L’autre réussite du livre est d’allier le genre du récit d’anticipation -nous voici après un cataclysme ayant provoqué l’effondrement de notre civilisation- et celui du récit du retour vers les origines. Certes d’autres auteurs ont imaginé le scénario catastrophe de la fin de notre civilisation -et non des moindres, comme Cormac McCarthy dans La route– mais Jean Hegland s’y prend d’une  manière toute personnelle. Dans La route, la ligne du roman suit les déplacements et  le trajet du père et de son fils vers la mer, alors qu’ici l’auteur mise sur la sédentarité et l’isolement, les deux jeunes filles restant cloîtrées dans leur maison natale. Le lecteur en est réduit à imaginer ce qu’il se passe au-delà de la forêt, seuls de vagues échos et rumeurs effrayantes parviennent aux oreilles de Nell et d’Eva.  Me mettant à la place des deux soeurs, je me suis projetée dans une situation qui pourrait bien nous pendre au nez, un monde où peu à peu tout ce que nous pensons être la normalité et le confort vient à manquer. Réchauffement climatique, catastrophe écologique ou nucléaire, épuisement des ressources… nous côtoyons ces mots tous les jours, nous nous en gargarisons sans y croire vraiment, avant de prendre notre voiture et d’aller faire nos courses au Carrefour du coin.
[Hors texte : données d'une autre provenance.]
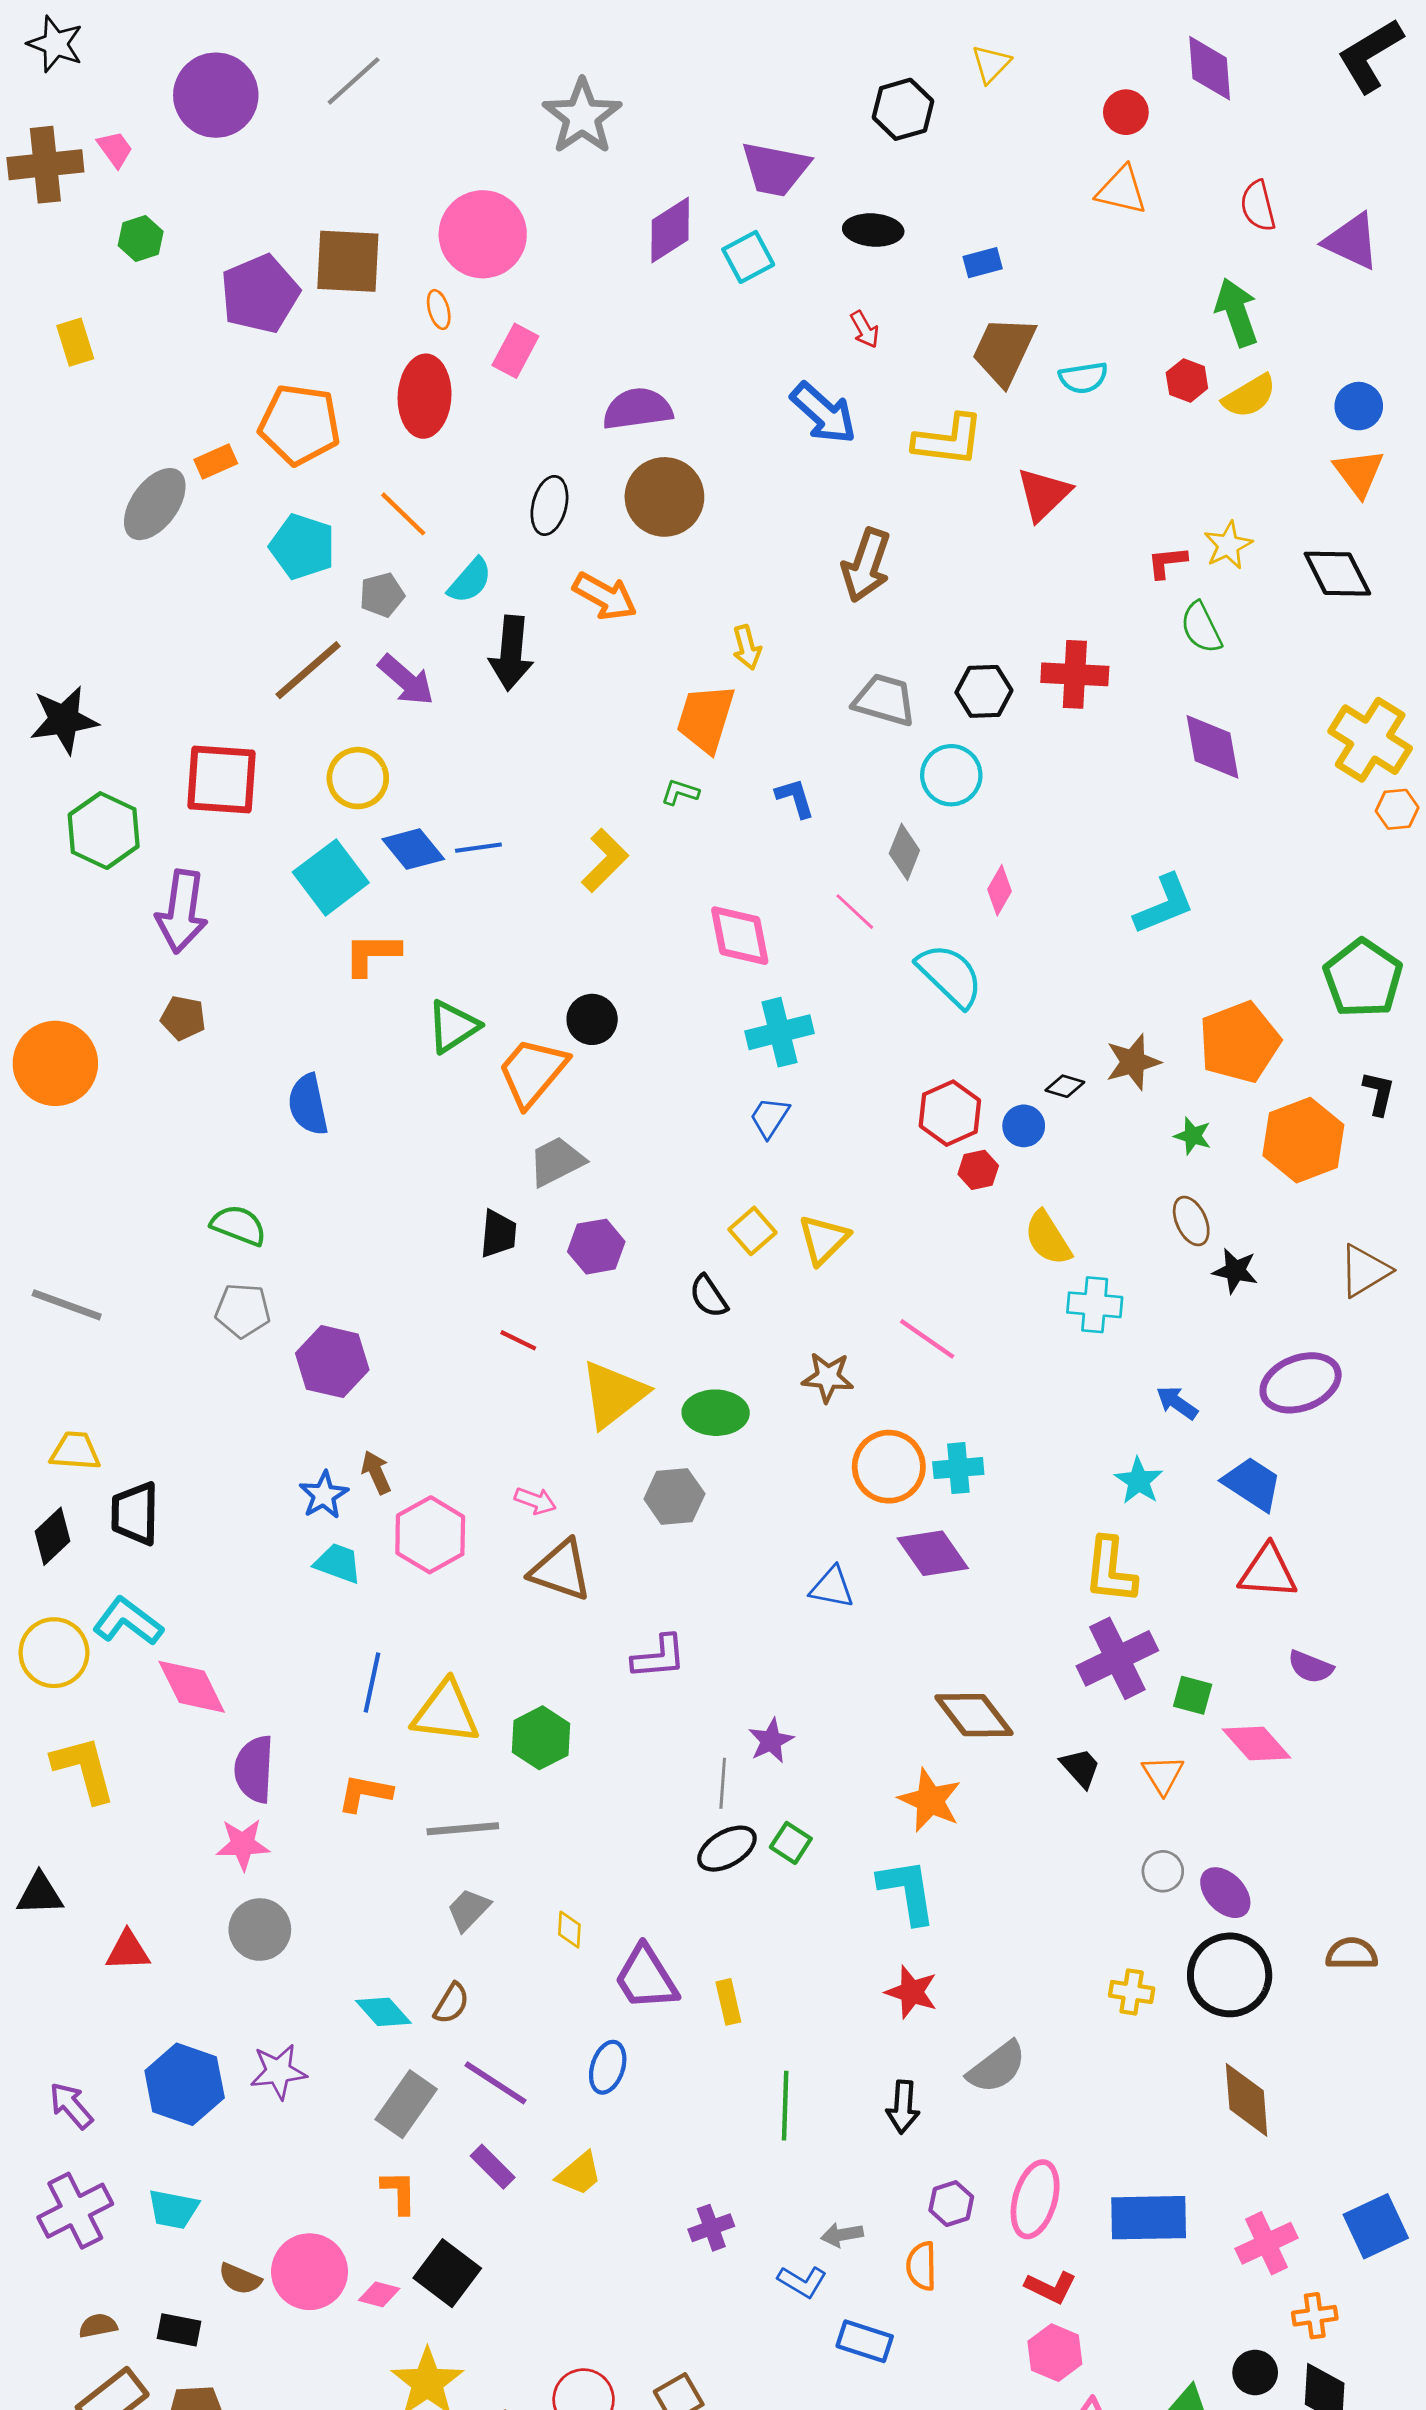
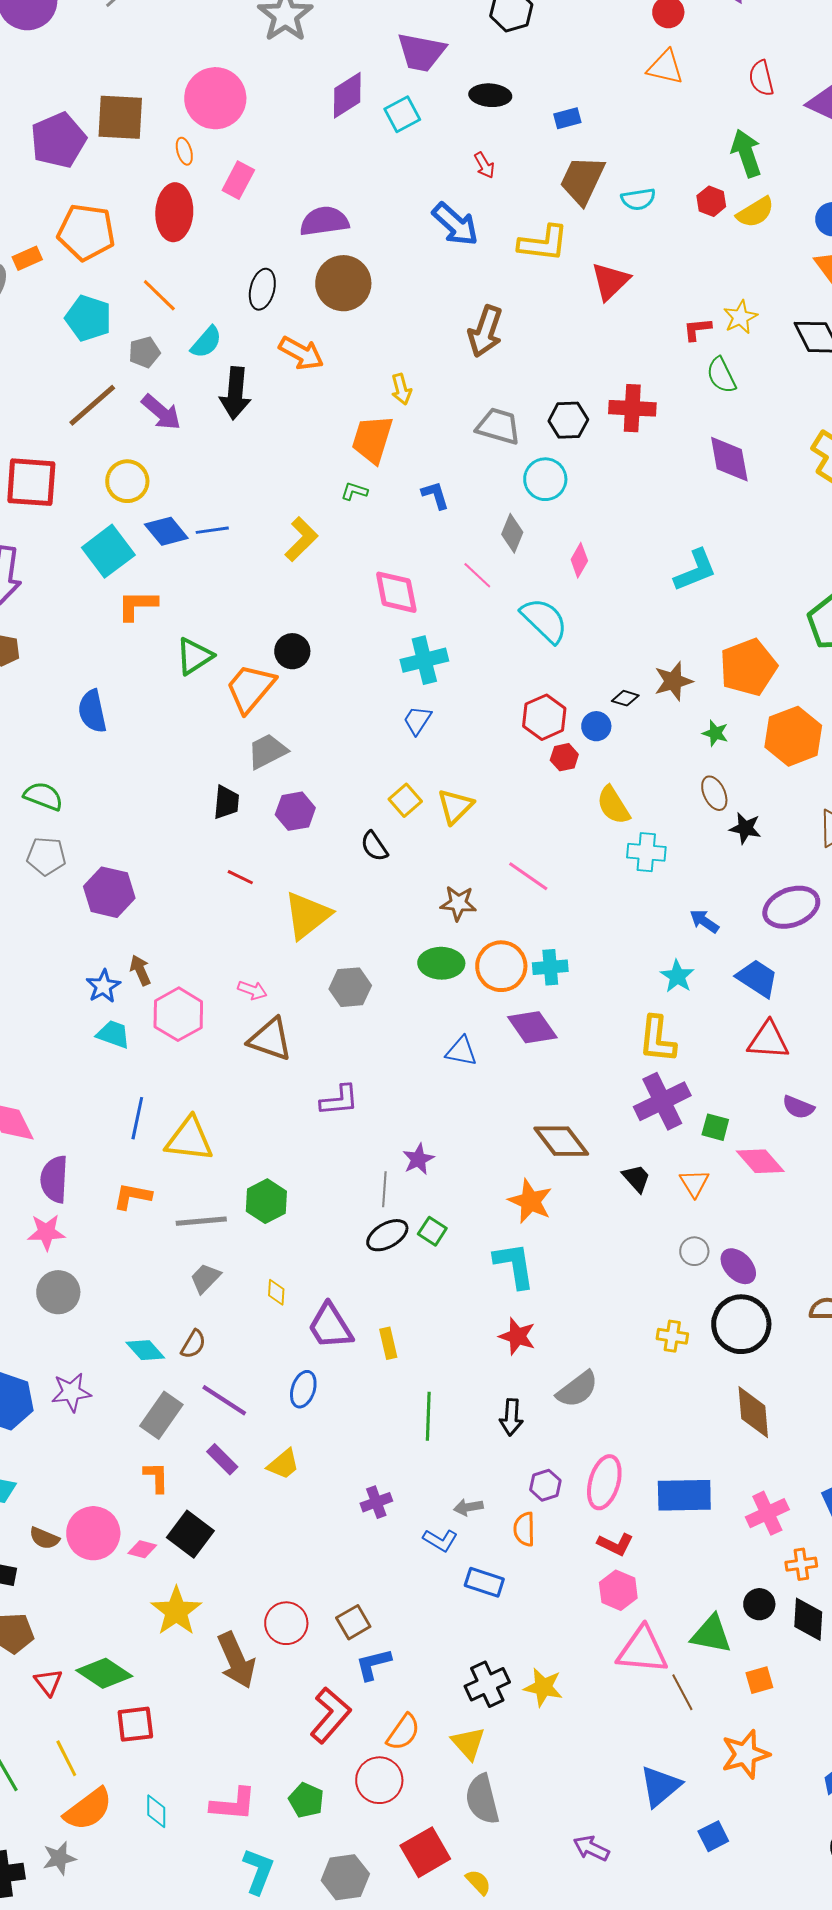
green ellipse: (716, 1413) -> (441, 963), moved
green hexagon: (541, 1738) -> (266, 1201), moved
Jean Hegland effectue juste un petit pas de côté, sans scénario catastrophe effarant, sans peindre l’apocalypse,  imaginant de manière très réaliste et concrète le sort de ces deux soeurs forcées de s’adapter à une nouvelle situation et découvrant peu à peu ce qu’elles avaient tous les jours sous les yeux.
Découvrant peu à peu l’immense richesse de la nature qui les entoure, Dans la forêt devient alors un véritable manuel de débrouillardise en mode « comment survivre en autarcie » qui ferait rêver plus d’un altermondialiste. Juste un petit exemple tout simple : Nell et Eva se mettent à économiser leurs sachets de thé, pour peu à peu boire ce qui ressemblerait vaguement à de l’eau chaude aromatisée, jusqu’à ce qu’elles découvrent que la nature leur offre à foison feuilles de menthe ou de verveine pouvant être infusées. Moi qui ai un rapport disons compliqué et proche de la nullité avec la réalité matérielle – la seule idée de bricoler me dégoûte, l’idée de planter une courgette me fatigue, et j’ai le sens pratique d’une méduse abandonnée sur la plage- je me suis mise à rêver à mon tour de jardinage et d’une existence rythmée par les saisons au fin fond de la forêt canadienne.
Ode à la nature et aux capacités d’adaptation de l’homme -ou plutôt de la femme-, conte du retour vers les origines primitives, Dans la forêt est un roman puissant et inspiré comme on aimerait en lire tous les jours.